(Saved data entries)
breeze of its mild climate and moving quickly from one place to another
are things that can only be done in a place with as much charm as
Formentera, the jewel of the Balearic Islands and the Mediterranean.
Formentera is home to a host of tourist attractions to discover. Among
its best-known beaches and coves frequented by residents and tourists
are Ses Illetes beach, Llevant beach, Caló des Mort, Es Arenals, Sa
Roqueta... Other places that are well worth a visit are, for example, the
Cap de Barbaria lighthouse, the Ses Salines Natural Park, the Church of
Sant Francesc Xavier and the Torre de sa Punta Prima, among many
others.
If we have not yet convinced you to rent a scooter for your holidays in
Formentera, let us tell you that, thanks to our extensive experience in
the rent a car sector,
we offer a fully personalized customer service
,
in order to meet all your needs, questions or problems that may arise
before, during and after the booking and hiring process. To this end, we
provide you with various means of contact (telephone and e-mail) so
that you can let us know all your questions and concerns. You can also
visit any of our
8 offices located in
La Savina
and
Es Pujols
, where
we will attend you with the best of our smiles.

# Exercise goal:
Pick out every line of the material above that contains the word "visit". Case counts.

# Problem solution:
Roqueta... Other places that are well worth a visit are, for example, the
visit any of our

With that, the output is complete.